Pasadena League of Women Voters Tackle Concerns Over Prison Abuse in County Jails

Published : Wednesday, November 6, 2019 | 5:59 AM

In response to concerns that reforms started under Sheriff Lee Baca are being abandoned, the League of Women Voters Pasadena Area is sponsoring a symposium on jailhouse abuses.

“Abuses Not Okay,” is a free public forum about jail-abuse reforms in Los Angeles County to be held Tuesday, Nov. 12, at the Altadena Public Library.

In a statement, the LWV-Pasadena Area said concerns are being raised at the County Board of Supervisors, in oversight organizations, and among citizens that the LA County Sheriff’s Department (LASD) is abandoning jail-abuse reforms started by Baca whose term ended in disgrace..

“LASD now claims deputies were unfairly fired for misconduct, and aims to reverse the reforms that followed,” the organization said in a statement. “Many previously fired deputies are being rehired. Internal investigations of deputies alleged to have committed misconduct have been halted, and other reforms reversed. For example, deputies’ heavy metal flashlights, often used to abuse jail inmates, were forbidden and now have returned.”

The group said these perceptions are occurring less than a decade after a federal investigation into jail abuse in Los Angeles County exposed a culture in which LASD deputies beat and humiliated inmates, covered up misconduct and formed aggressive deputy cliques in the county jails.

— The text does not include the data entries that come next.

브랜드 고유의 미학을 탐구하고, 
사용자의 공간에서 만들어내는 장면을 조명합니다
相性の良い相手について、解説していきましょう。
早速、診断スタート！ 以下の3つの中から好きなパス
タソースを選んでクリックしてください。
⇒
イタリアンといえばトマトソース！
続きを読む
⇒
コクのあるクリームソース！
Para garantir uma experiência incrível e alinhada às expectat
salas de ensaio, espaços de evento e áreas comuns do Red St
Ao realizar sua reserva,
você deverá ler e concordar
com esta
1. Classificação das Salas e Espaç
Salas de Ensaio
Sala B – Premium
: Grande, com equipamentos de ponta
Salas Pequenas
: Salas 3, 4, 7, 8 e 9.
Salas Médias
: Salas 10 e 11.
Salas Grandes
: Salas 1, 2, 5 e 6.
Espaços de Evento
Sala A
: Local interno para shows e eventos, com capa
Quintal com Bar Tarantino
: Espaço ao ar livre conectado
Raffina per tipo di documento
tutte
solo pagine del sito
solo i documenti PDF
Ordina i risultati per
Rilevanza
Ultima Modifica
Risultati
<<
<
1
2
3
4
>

The investigation eventually led to Lee Baca’s second-in-command, Paul Tanaka, being convicted on conspiracy and obstruction of justice charges by a federal jury.

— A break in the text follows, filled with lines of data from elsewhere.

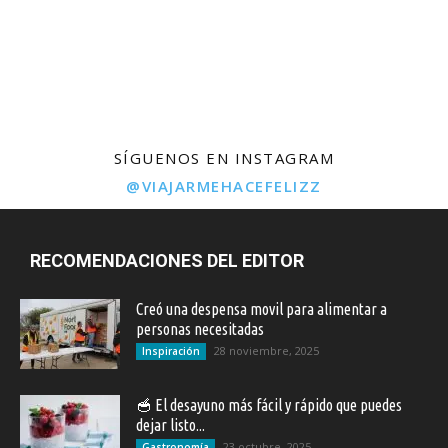
SÍGUENOS EN INSTAGRAM
@VIAJARMEHACEFELIZZ
RECOMENDACIONES DEL EDITOR
Creó una despensa movil para alimentar a
personas necesitadas
28 noviembre, 2025
Inspiración
🥣 El desayuno más fácil y rápido que puedes
dejar listo...
23 octubre, 2025
Gastronomía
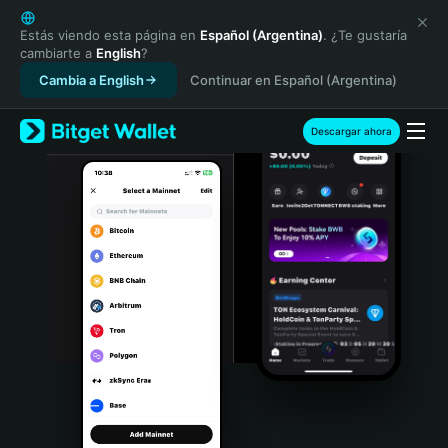
English
日本語
Estás viendo esta página en
Español (Argentina)
. ¿Te gustaría
cambiarte a
English
?
Tiếng Việt
Cambia a English
Continuar en Español (Argentina)
Русский
Español (Latinoamérica)
Türkçe
Descargar ahora
Italiano
Français
Deutsch
简体中文
繁體中文
Português (Portugal)
Bahasa Indonesia
ภาษาไทย
हिन्दी
বাংলা
Español
Português (Brasil)
Español (Argentina)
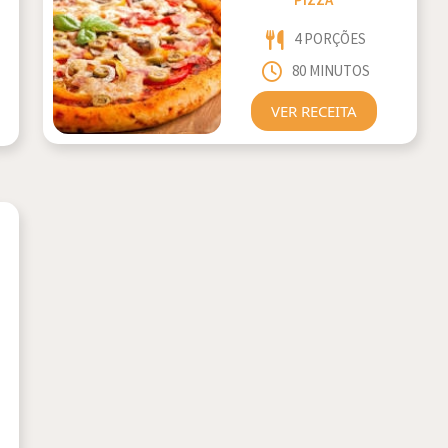
PIZZA
4 PORÇÕES
80 MINUTOS
VER RECEITA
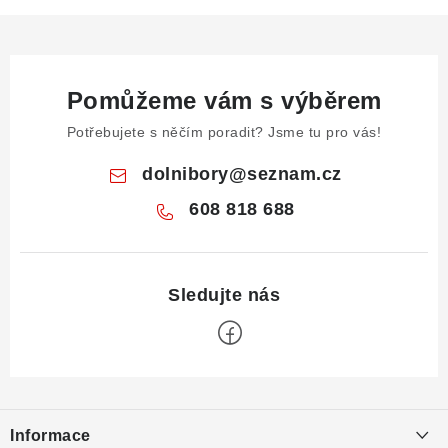
Pomůžeme vám s výběrem
Potřebujete s něčím poradit? Jsme tu pro vás!
dolnibory
@
seznam.cz
608 818 688
Z
á
Informace
p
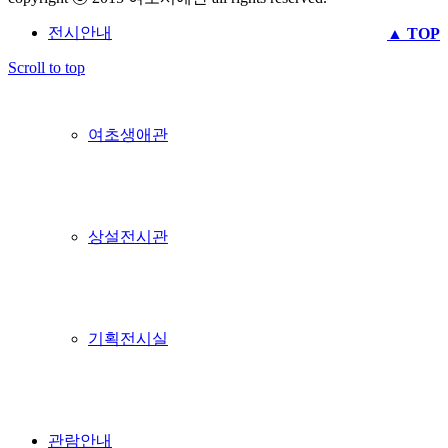
전시안내
▲ TOP
Scroll to top
여초생애관
상설전시관
기획전시실
관람안내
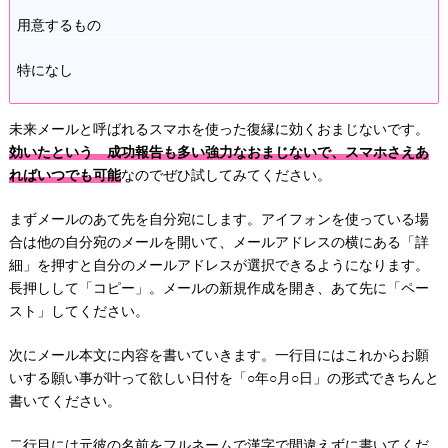
用意するもの
特になし
未来メールと呼ばれるスマホを使った復縁に効くおまじないです。
効いたという 成功報告も多い強力なおまじないで、スマホさえあ
ればいつでも可能
なのでぜひ試してみてください。
まずメールのあて先を自分宛にします。アイフォンを使っている場
合は他の自分宛のメールを開いて、メールアドレスの横にある「詳
細」を押すと自分のメールアドレスが選択できるようになります。
長押しして「コピー」。メールの新規作成を開き、あて先に「ペー
スト」してください。
次にメール本文に内容を書いていきます。一行目にはこれからお願
いする願い事が叶って欲しい日付を「○年○月○日」の形式できちんと
書いてください。
二行目には元彼の名前をフルネームで漢字で間違えずに書いてくだ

Tanaka was sentenced in 2016 to five years in federal prison for civil rights abuses inside the nation’s largest urban jail system. A year later, Baca was sentenced to three years in prison for his role in the obstruction scheme. Baca is free on appeal.

During Tuesday’s forum, Sharon Kyle, publisher of LA Progressive who’s also on the national and Southern California boards of the ACLU, will moderate a three-member panel composed of Brian K. Williams, Executive Director of the LASD Civilian Oversight Commission; R. Sam Paz, a civil rights attorney and ACLU SoCal board member; and Dr. Melina Abdullah, Chair of the Pan-African Studies Department at Cal State LA and founder of Black Lives Matter-Los Angeles.

Elisa Arcidiacono, justice deputy in the office of Count Supervisor Kathryn Barger, is also expected to attend to address the legal implications of the reforms being reversed.